La publicité programmatique décrit la publicité Display qui est
booké, mise en ligne, analysée et optimisée via des interfaces logicielles
dédiées à l’achat média fonctionnant grâce à des algorithmes. Elle inclus aussi
bien les enchères en temps réel (Real Time Bidding) que les méthodes non RTB
telles que l’achat sur Facebook et le réseau Display de Google. En termes plus simples, tout achat média automatisé
peut être considéré comme de l’achat programmatique. Pour mieux comprendre,
voyons comment se passait l’achat média digital avant l’introduction du
programmatique. Le Digital média buyer faisait sa recommandation en
sélectionnant les sites qui s’alignent le mieux avec les objectifs de sa
campagne et contactait les régies qui vendent les inventaires dans ces sites
web, pour réserver ses espaces. Une fois le booking fait, comme pour les médias
traditionnels, il envoie son bon de commande ainsi que les créations et liens
de tracking pour mise en ligne. La régie procède à la mise en ligne et contrôle
les quantités diffusées via un Adserver publisher. Ici l’intervention humaine
est permanente.
Dans un achat programmatique, toutes les interactions humaines
sont supprimées. Le média buyer se connecte au système qui peut être un
Adexchange (comme la bourse), un DSP (Demand Side platform ou plateforme
d’achat connecté à plusieurs sources d’inventaires) ou une plateforme d’achat
social média (Facebook par exemple), consulte les inventaires disponibles, fait
son ciblage, définit des enchères, upload ses créations et lance et optimise sa campagne de manière
automatisée. Sa forme la plus sophistiquée, en l’occurrence le RTB est très
similaire au mode de fonctionnement de la bourse. Les médias Buyers placent des
enchères sur des inventaires publicitaires en quelque fraction de secondes pour
emporter des impressions publicitaires. Ici, les actions échangées à la bourse
sont remplacées par des impressions publicitaires. Voilà pourquoi dans
certaines agences disposant de Trading Desk (un logiciel connecté aux sources
d’inventaires) les médias Buyers sont appelés des Traders comme dans la
bourse.
Toutefois, il est important de comprendre que cette
sophistication n’explique pas seulement tout le succès du programmatique. Son
intérêt grandissant a pour origine d’autres raisons que nous allons à présent
décortiquer.
Quels sont les
bénéfices du programmatique ?
Le premier bénéfice de l’achat programmatique est un meilleur
ciblage, pour ne pas dire un ciblage chirurgical. En effet, cette méthode
d’achat offre au média Buyer une panoplie de critères de ciblage qui nous rapproche de plus en plus vers le St
Graal de tout Marketer : offrir une expérience de communication personnalisée.

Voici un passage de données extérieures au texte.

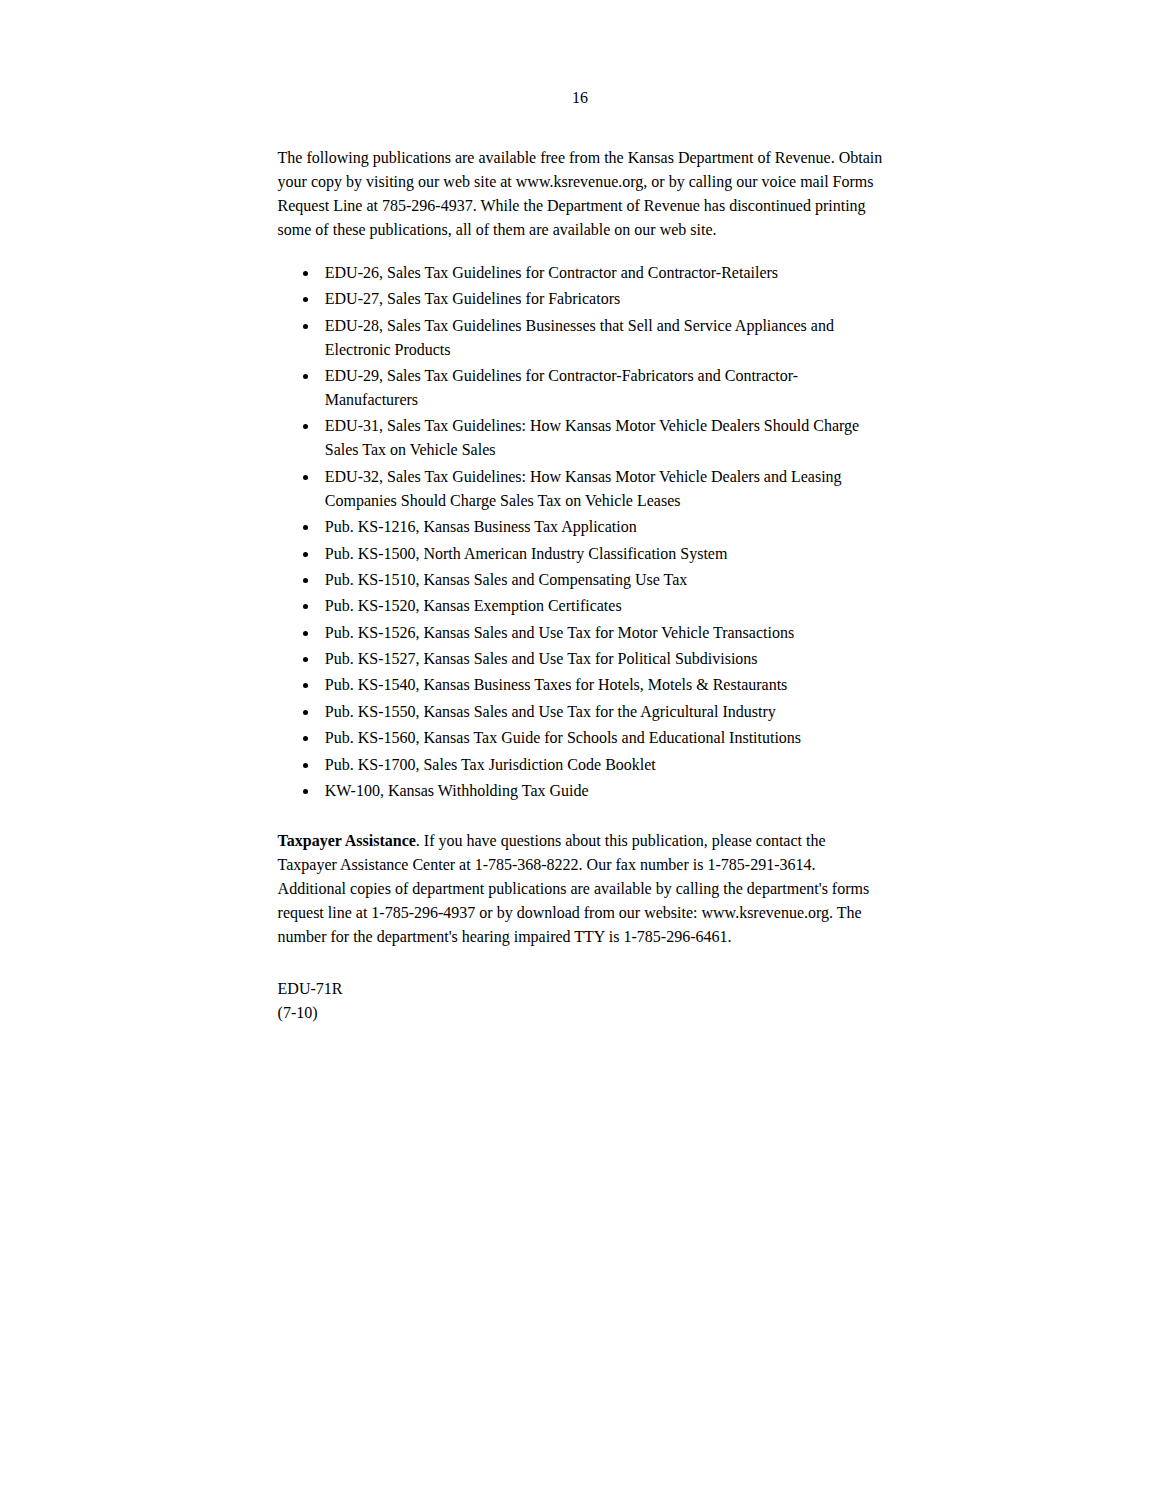16
The following publications are available free from the Kansas Department of Revenue. Obtain your copy by visiting our web site at www.ksrevenue.org, or by calling our voice mail Forms Request Line at 785-296-4937. While the Department of Revenue has discontinued printing some of these publications, all of them are available on our web site.
EDU-26, Sales Tax Guidelines for Contractor and Contractor-Retailers
EDU-27, Sales Tax Guidelines for Fabricators
EDU-28, Sales Tax Guidelines Businesses that Sell and Service Appliances and Electronic Products
EDU-29, Sales Tax Guidelines for Contractor-Fabricators and Contractor-Manufacturers
EDU-31, Sales Tax Guidelines: How Kansas Motor Vehicle Dealers Should Charge Sales Tax on Vehicle Sales
EDU-32, Sales Tax Guidelines: How Kansas Motor Vehicle Dealers and Leasing Companies Should Charge Sales Tax on Vehicle Leases
Pub. KS-1216, Kansas Business Tax Application
Pub. KS-1500, North American Industry Classification System
Pub. KS-1510, Kansas Sales and Compensating Use Tax
Pub. KS-1520, Kansas Exemption Certificates
Pub. KS-1526, Kansas Sales and Use Tax for Motor Vehicle Transactions
Pub. KS-1527, Kansas Sales and Use Tax for Political Subdivisions
Pub. KS-1540, Kansas Business Taxes for Hotels, Motels & Restaurants
Pub. KS-1550, Kansas Sales and Use Tax for the Agricultural Industry
Pub. KS-1560, Kansas Tax Guide for Schools and Educational Institutions
Pub. KS-1700, Sales Tax Jurisdiction Code Booklet
KW-100, Kansas Withholding Tax Guide
Taxpayer Assistance. If you have questions about this publication, please contact the Taxpayer Assistance Center at 1-785-368-8222. Our fax number is 1-785-291-3614. Additional copies of department publications are available by calling the department's forms request line at 1-785-296-4937 or by download from our website: www.ksrevenue.org. The number for the department's hearing impaired TTY is 1-785-296-6461.
EDU-71R
(7-10)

On passe de l’achat de sites ou de supports à l’achat audience. Grâce à la
richesse des données collectées, enrichies et exploitées par les algorithmes
publicitaires, l’acheteur peut quasiment adresser sa cible avec une précision à
faire pâlir d’envie un horloger Suisse. Chaque impression diffusée est vue par
la bonne personne et au bon moment. Par exemple, il est possible aujourd’hui de
faire une campagne qui ne sera vue que par des femmes âgées entre 25 et 35
disposant de hauts revenus et présentant un fort intérêt pou les produits
cosmétiques par exemple. Ou encore de cibler des hommes voyageurs business qui
disposent d’une carte Mastercard ou Visa et ayant effectué un voyage il y’a
moins d’1 mois. Plusieurs critères de ciblage peuvent être croisées.
L’alliance entre la technologie et la Data permettent ce
genre de prouesses. En effet, cette précision est rendue possible par la
collecte et la mise à disposition de quantités importantes de données fournies
essentiellement pas des Data Providers (entreprises qui collectent,
enrichissent et commercialisent des quantités importantes de données) aux
plateformes d’achat. La donnée constitue donc le moteur de l’efficacité du
programmatique puisqu’elle informe le ciblage des campagnes.
Il n’y a pas que la précision du ciblage parmi les avantages
du programmatique, on peut aussi citer la rapidité de mise en œuvre, les coûts moins élevés que l’achat direct,
une intégration cross device (reconnaissance de la personne qui se connecte sur
plusieurs appareils) et cross canal (la programmatique vidéo existe aussi).
En voyant tous ces avantages, on comprend mieux pourquoi le
programmatique emporte l’adhésion des annonceurs et des agences dans les
marchés matures. Cependant, il est important de se poser la question de l’état
du programmatique sur les marchés Africains.
Peut on faire du
programmatique en Afrique ?
La réponse est oui. Et même de petits annonceurs font déjà
du programmatique. En effet, lorsque vous achetez de la pub sur Facebook ou du
Display sur Adwords vous faites du programmatique. Une campagne Facebook
utilise les données collectées par le réseau social sur ses membres pour vous
aider à faire votre ciblage, optimise vos enchères en fonction de l’objectif de
la campagne (ajuste le CPM pour générer plus de likes par exemple) et affiche
plus d’impressions de la création qui a les meilleures performances grâce à son algorithme de
gestion de campagne.
Si cette forme simple de programmatique est accessible à
presque tous, les formes les plus sophistiquées ne sont accessibles qu’aux
grands annonceurs via leurs agences. Le RTB par exemple nécessite des budgets
importants mais surtout des compétences qui sont encore rares sur le continent.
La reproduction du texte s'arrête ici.